Hamas “conducted self-documented atrocities” in Israel on October 7 to cause an Israeli counterattack that would result in great destruction in the Gaza Strip, Sander Gerber told a Jewish Policy Center webinar on December 14. It did so “to bring the Israeli-Palestinian conflict to the forefront … as a strategic asset for Iran.”
Gerber, a fellow at the Jerusalem Center for Public Affairs and chief executive officer of Hudson Bay Capital, an international investment firm, said Iran “could not afford an Israel-Arab rapprochement” that seemed to be gathering momentum before Hamas’ massacres inside Israel. The mullahs in Tehran needed Israeli-Palestinian conflict with worldwide coverage of Gaza casualties to undermine security cooperation among Israelis and Western-oriented Arab states, he asserted.
Gerber said he thought Hezbollah “was planning an invasion from the north, but was surprised by Hamas’ timing” of its October attacks. Meanwhile, President Biden’s dispatch of two aircraft carrier groups to the Middle East apparently countered further Iranian adventurism. Nevertheless, “I believe it serves Iran’s position right now to get Israel mired in Gaza.”
“This is a troubling time,” Gerber said. Iran has encircled the Jewish state. It arms, funds and trains not only Hamas (Palestinian Islamic Resistance Movement) and Palestinian Islamic Jihad in Gaza, but also the much larger Hezbollah (Party of God) in Lebanon, militia in Syria and Iraq and the Houthis (motto: “Good is the Greatest, Death to America, Death to Israel, a Curse Upon the Jews, Victory to Islam”) in Yemen.
Approximately 200,000 Israelis have temporarily relocated or been evacuated from villages and towns near Gaza in the south and along the border with Lebanon.

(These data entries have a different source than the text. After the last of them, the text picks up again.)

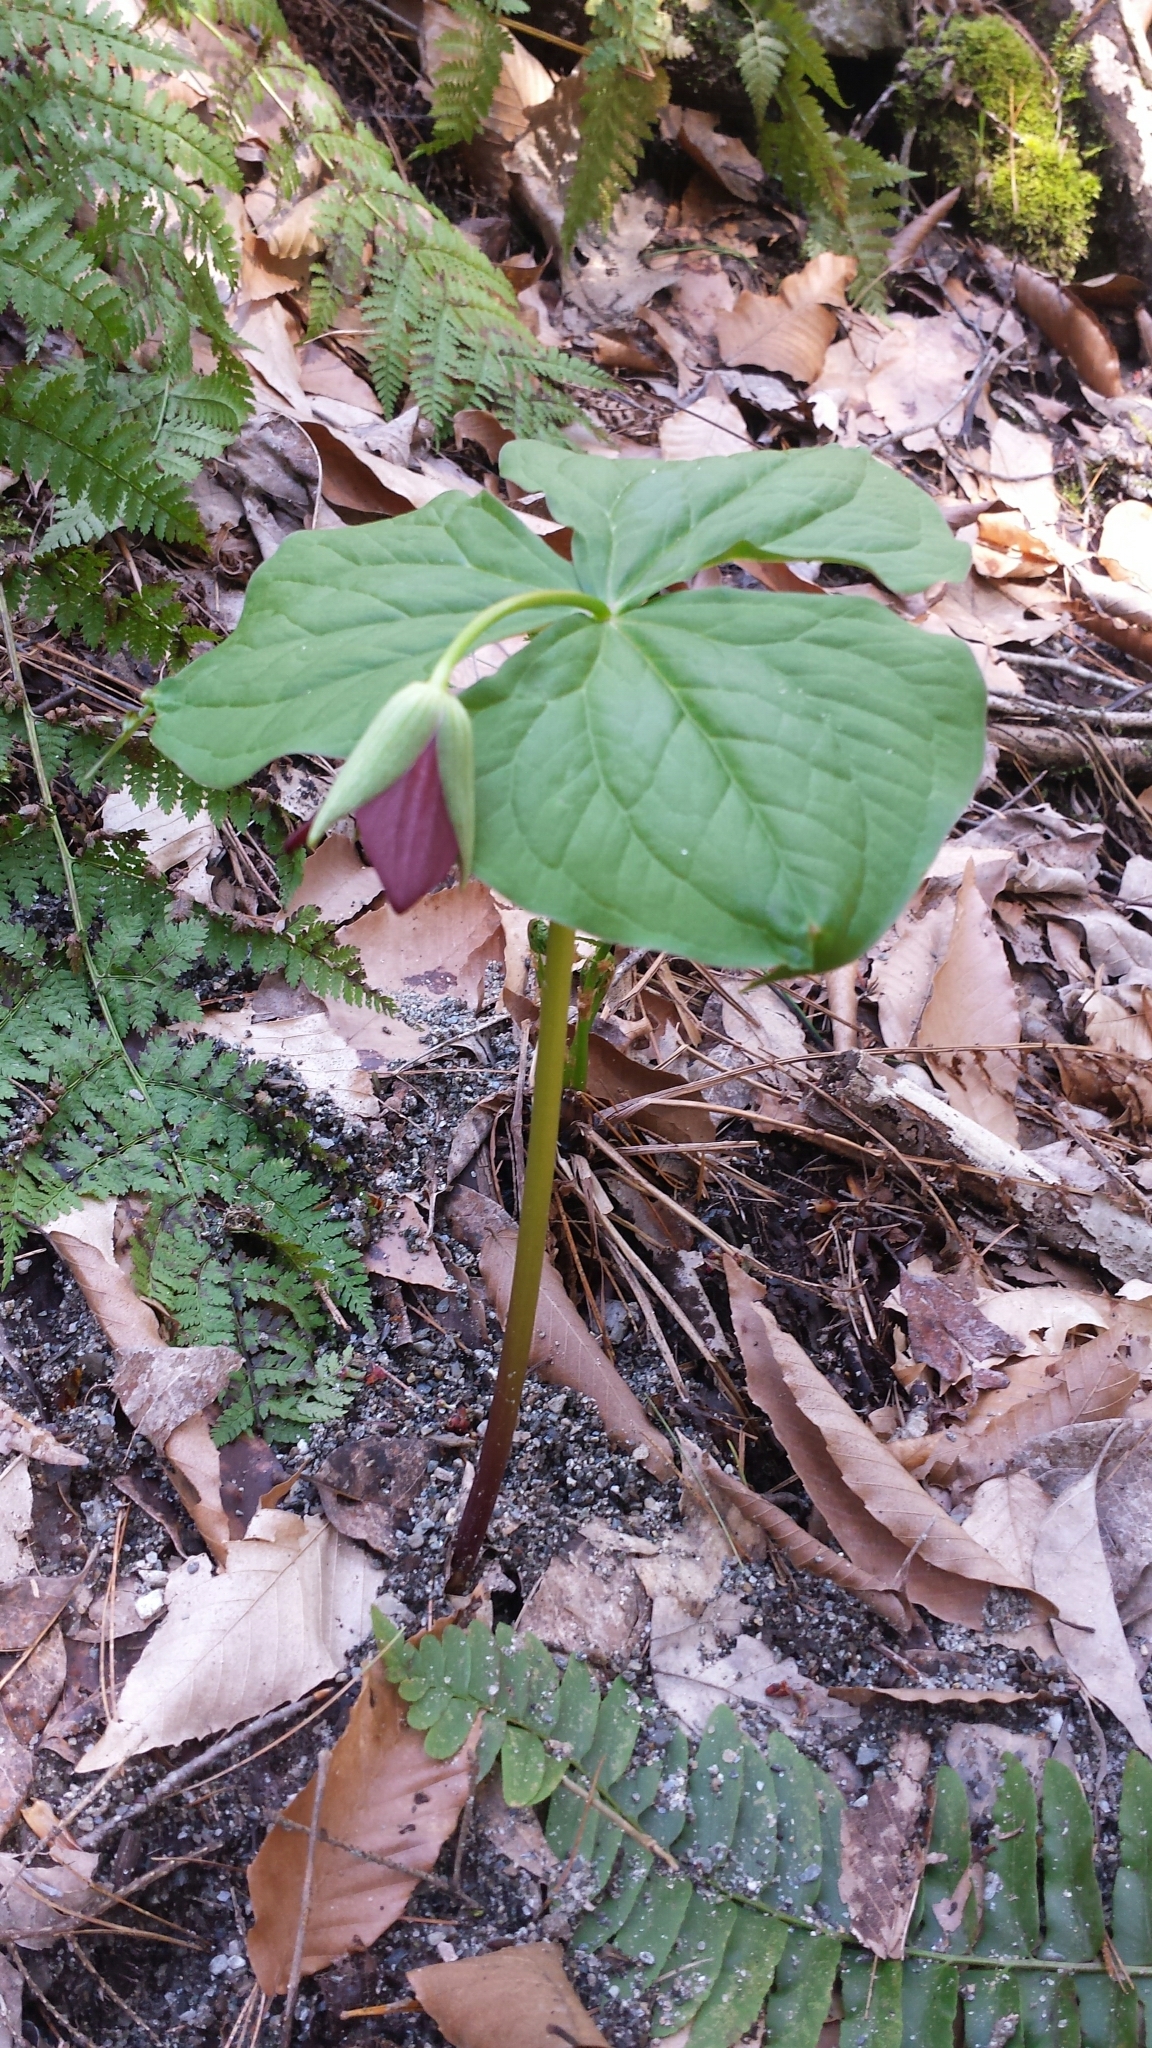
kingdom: Plantae
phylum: Tracheophyta
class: Liliopsida
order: Liliales
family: Melanthiaceae
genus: Trillium
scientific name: Trillium erectum
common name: Purple trillium
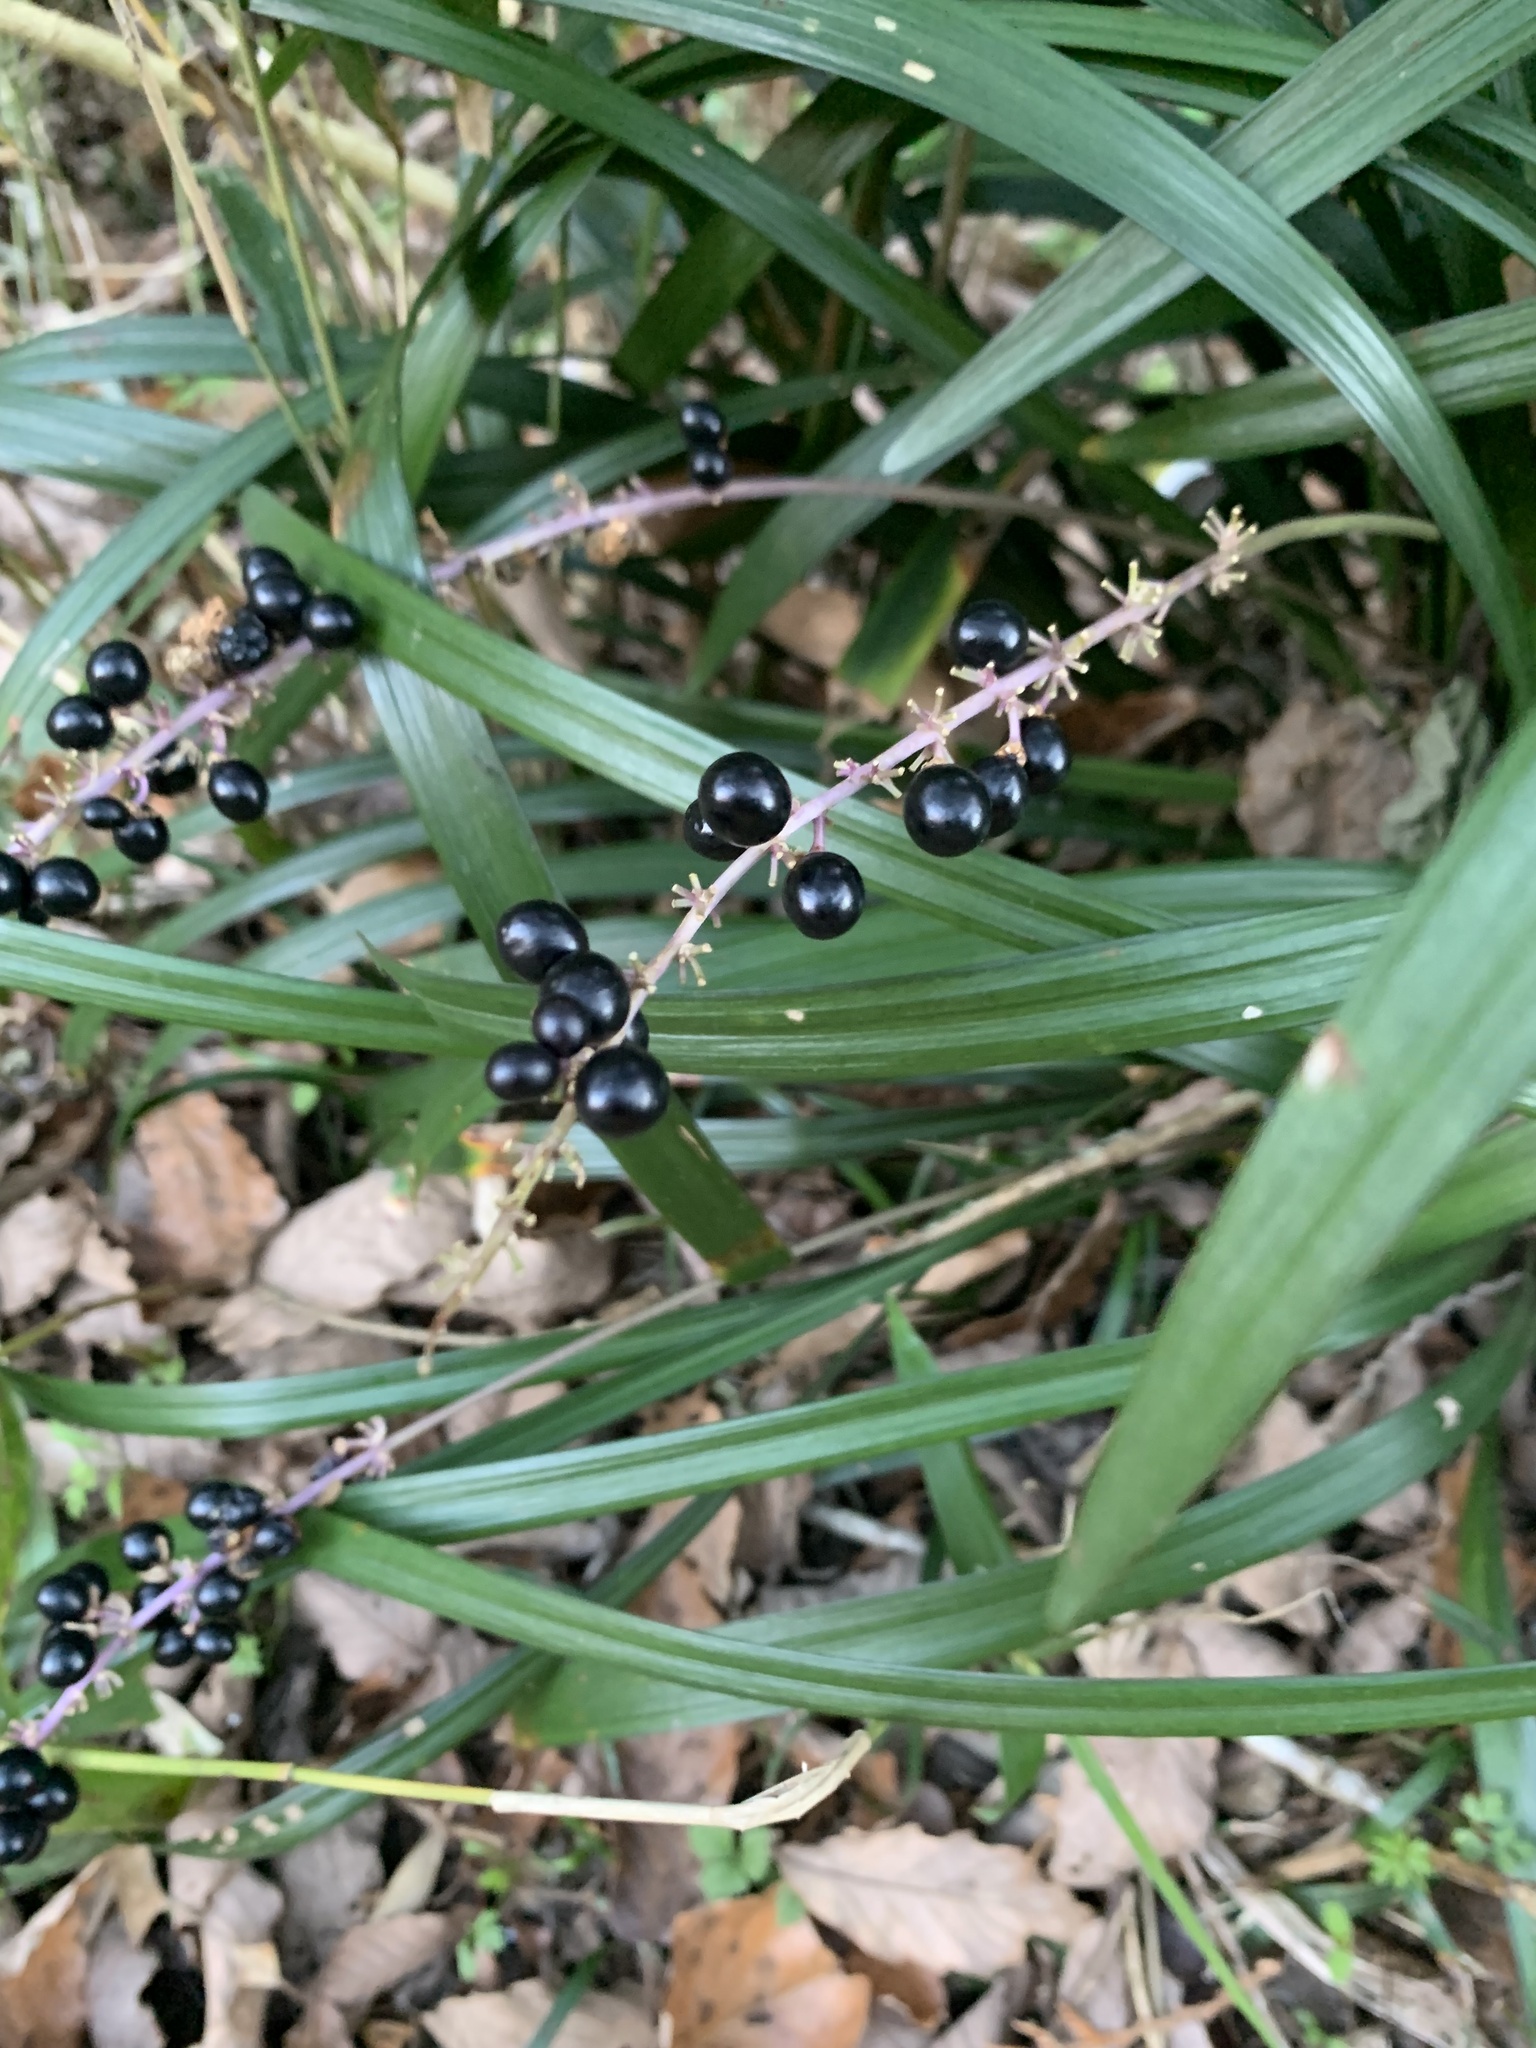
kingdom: Plantae
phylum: Tracheophyta
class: Liliopsida
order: Asparagales
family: Asparagaceae
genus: Liriope
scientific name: Liriope muscari
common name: Big blue lilyturf
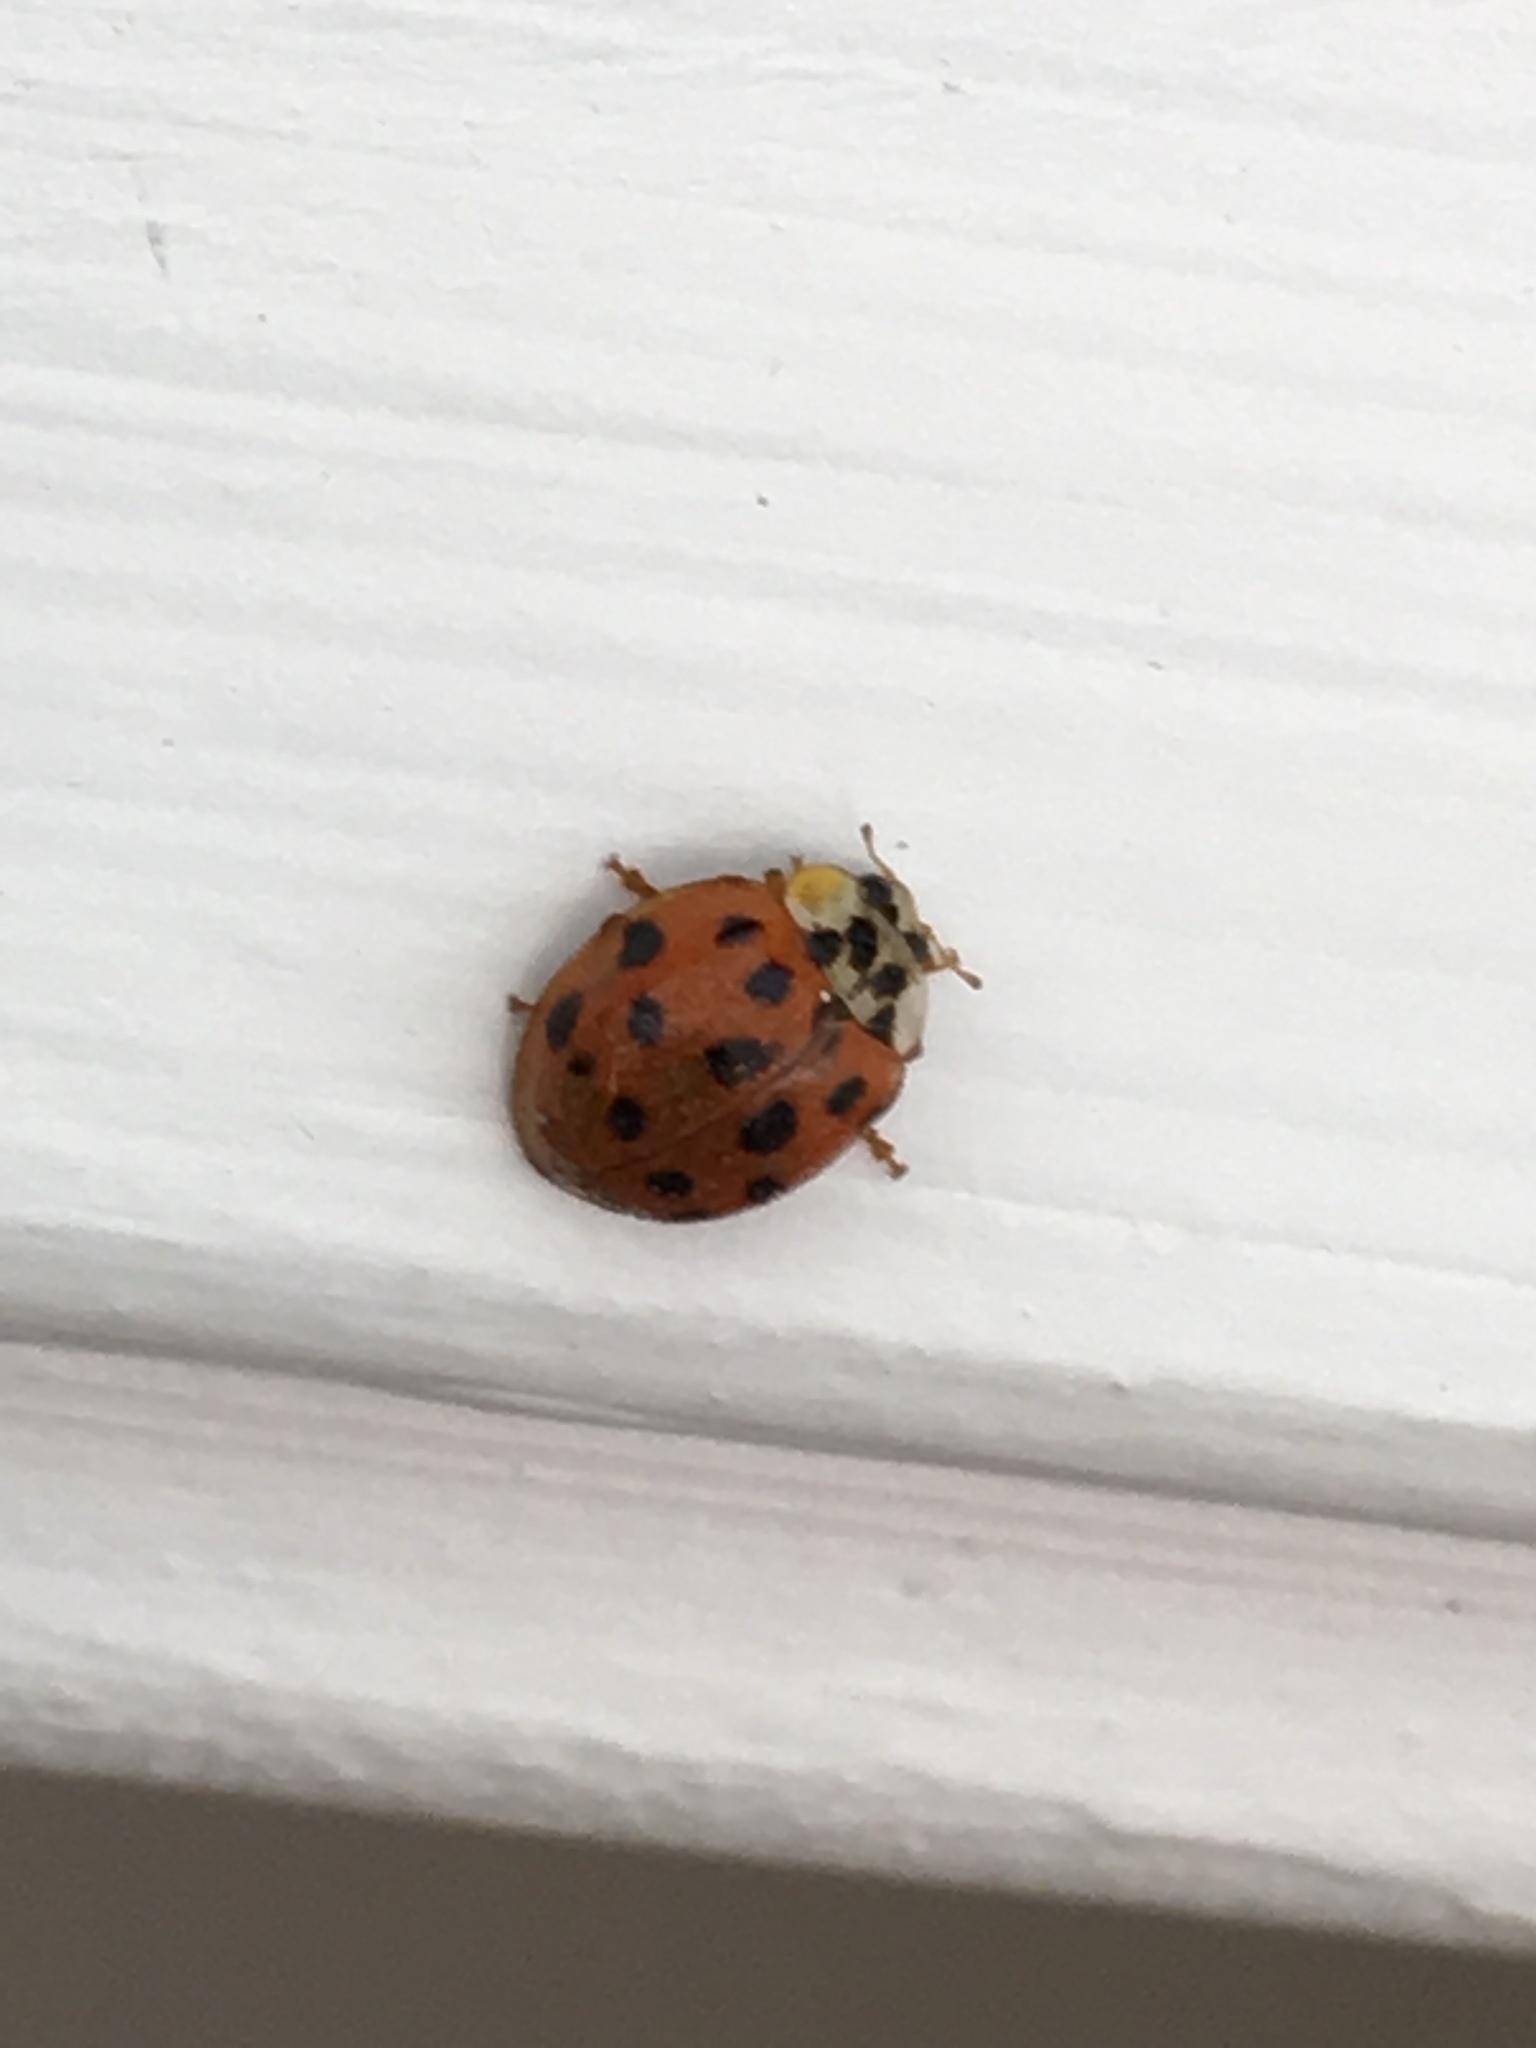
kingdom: Animalia
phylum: Arthropoda
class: Insecta
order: Coleoptera
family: Coccinellidae
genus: Harmonia
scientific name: Harmonia axyridis
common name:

In addition to war in the Strip, Israel has counterattacked after Hezbollah rocket fire in the north. If Israeli civilians do not move back, Jerusalem will have in effect ceded territory to its Iranian-supported enemies, Gerber said.
In addition to halting progress in Israeli-Arab relations, particular with Saudi Arabia, combat in the Gaza Strip “has produced antisemitism worldwide not seen” in decades, he noted. Gerber, who served with the Organization for Security and Cooperation in Europe’s Conference on Antisemitism and Other Prejudices, opposes the Biden administration’s insistence that the Palestinian Authority administer the Strip after the war and Washington’s push for a “two-state solution.”
“Why can’t Egypt take responsibility?’ he asked. “This starts to get to the crux of the matter. … There has to be responsibility in the Arab world for its Arab brothers” in Gaza.
The PA, established in the 1990s as part of the Oslo peace process, administered the Gaza Strip and nearly all Palestinian-populated areas of the West Bank (Judea and Samaria) until being ousted from the former by Hamas in a five-day war in 2007, Gerber noted. “The PA has been inciting and paying [for anti-Israel terrorism] since its creation,” he said. More than seven percent of the Palestinian budget, in excess of $350 million annually, still goes to the PA’s “pay-for-slay” expenditures. This includes not only PA-affiliated terrorists but also Hamas and Palestinian Islamic Jihad members.
In addition to its thuggish incompetence administering the West Bank, the authority “is not going to be able to help rebuild and govern Gaza,” Gerber said. He helped spur passage of the Taylor Force Act, named for an American army veteran murdered by a Palestinian Arab in Tel Aviv in 2016. The act requires the United States to deduct the amount the PA spends on “pay-for-slay” from aid to the authority. Under the Trump administration, Washington suspended most financial support to the PA. The Biden White House restored much of it.
A Saudi-Israeli peace will enable multilateral Arab responsibility for Gaza “and ultimately the West Bank,” Gerber believes. Meanwhile, “all the language now about two states … makes Israel the bad guy,” he said. “It is really up to the Arab allies [of Washington and Jerusalem] to form a coalition” to oversee reconstruction of Gaza post-Hamas. Washington could better pressure Qatar to cease funding Hamas (something it and Israel previously accepted, he said) and cut incitement by al-Jazeera, the broadcast network based in Qatar. “Collapsing UNRWA,” the United National Relief and Works Agency subsidizing Palestinians’ multi-generational “refugees” into other UN bodies also would help.
Washington’s pressure on Israel to reduce the violence in Gaza protects Hamas, Gerber said. “I think it will be very hard to eradicate Hamas’ military structure in the next month.” Even facing air strikes and flooding of its tunnel network, the terrorist organization wants large numbers of civilian casualties, he stressed. That would play into accusations on campuses and internationally that “Israel is conducting genocide, Israel is a genocidal country.”
Israel’s failure to rebut these accusations “makes absolutely no sense,” since repetition causes people to believe messages, Gerber said. “I think the world is awash with Israel hatred because of this charge.”